=== Entries shown ===

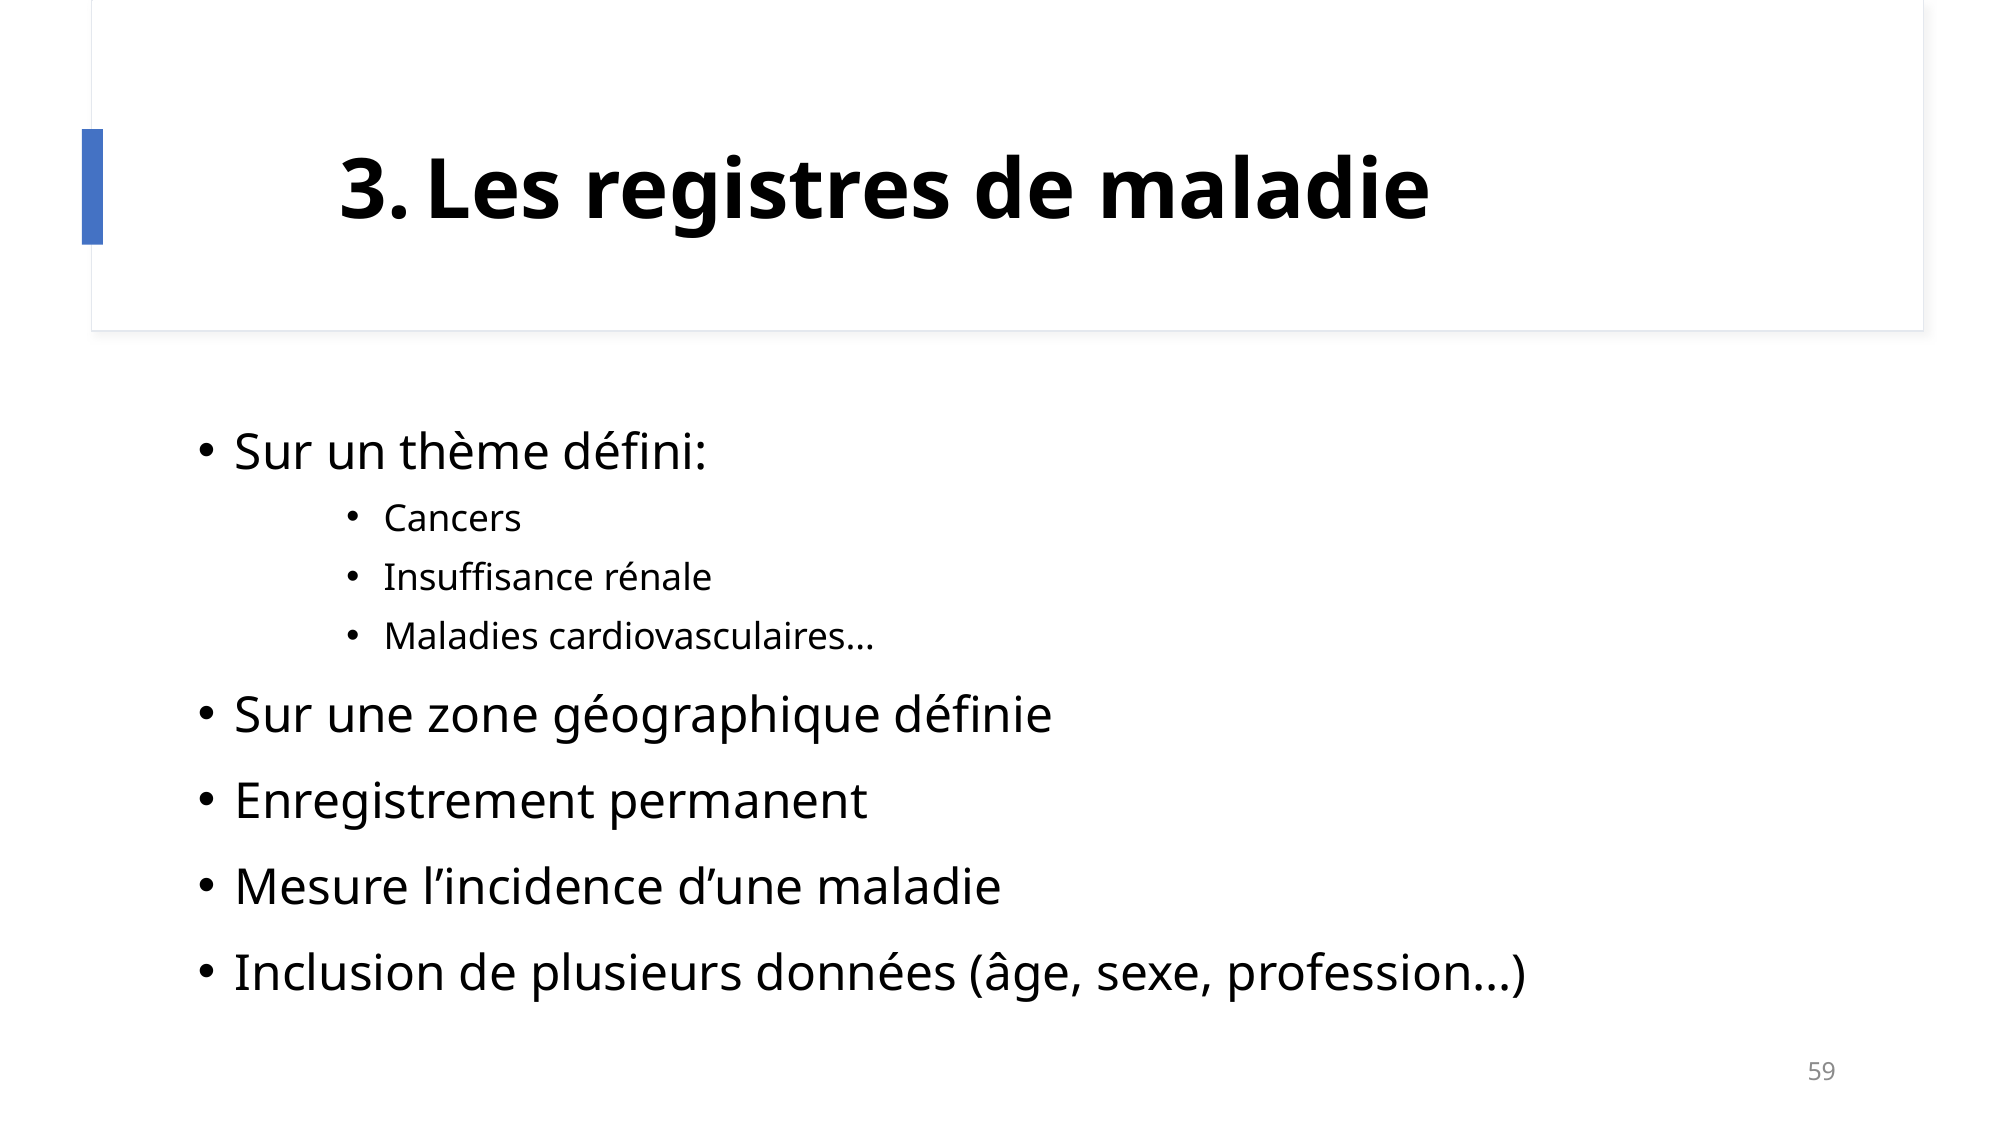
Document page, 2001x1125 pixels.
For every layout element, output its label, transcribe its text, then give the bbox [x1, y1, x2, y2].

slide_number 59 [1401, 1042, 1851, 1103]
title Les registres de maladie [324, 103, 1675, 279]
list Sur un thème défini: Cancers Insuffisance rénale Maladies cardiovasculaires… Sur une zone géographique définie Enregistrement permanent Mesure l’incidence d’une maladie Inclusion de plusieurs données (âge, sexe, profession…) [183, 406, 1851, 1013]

===

Transcribe every entry above exactly as it stands, but skip the images.

* [Reply to the task]
Document page, 2001x1125 pixels.
For every layout element, output its label, transcribe its text, then give the bbox [x1, y1, x2, y2].

slide_number 59 [1401, 1042, 1851, 1103]
title Les registres de maladie [324, 103, 1675, 279]
list Sur un thème défini: Cancers Insuffisance rénale Maladies cardiovasculaires… Sur une zone géographique définie Enregistrement permanent Mesure l’incidence d’une maladie Inclusion de plusieurs données (âge, sexe, profession…) [183, 406, 1851, 1013]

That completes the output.